We need more people who insist on hearing different viewpoints – and that, by the way, ought to begin on our college campuses, although that, too, is a topic for another day.

The online New York Times every day offers thumbnail opinions on current controversies from liberal, centrist and conservative media – sometimes a dozen or more — and with a click or series of clicks lets one jump to read any or all of them in full. All media should find ways to do that – to encourage skepticism and searching examination of opinions.

None of that’s going to be easy. I suspect the New York Times, Washington Post, Wall Street Journal, St. Louis Post-Dispatch and a few other major newspapers will survive, and prosper.

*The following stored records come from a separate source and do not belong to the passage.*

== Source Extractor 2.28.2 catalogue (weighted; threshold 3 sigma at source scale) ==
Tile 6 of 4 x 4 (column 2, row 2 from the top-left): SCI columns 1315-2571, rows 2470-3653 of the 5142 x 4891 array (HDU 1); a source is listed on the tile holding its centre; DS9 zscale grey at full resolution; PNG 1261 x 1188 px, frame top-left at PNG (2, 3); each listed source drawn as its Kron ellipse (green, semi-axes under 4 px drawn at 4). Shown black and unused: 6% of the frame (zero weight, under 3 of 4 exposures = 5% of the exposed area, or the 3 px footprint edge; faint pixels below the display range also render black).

I’m a lot less confident that state newspapers like The Courant can survive in anything like their former thoroughness and earned influence – unless we can somehow revive a demand for honest, unbiased mediators of our news.

The fragmenting of American society – as seen in the most recent Presidential election and the surprise ascendancy of Donald Trump – is in significant part the fruit of a sea-change in the way news is gathered, presented and absorbed.

Fixing that will be a tough task – but it would be hard to exaggerate the deleterious effect on our democracy of an ill-informed citizenry, incapable of critical evaluation of the welter of information available to them.

Thank you. Let’s take a break, then come back to give you a chance to weigh in.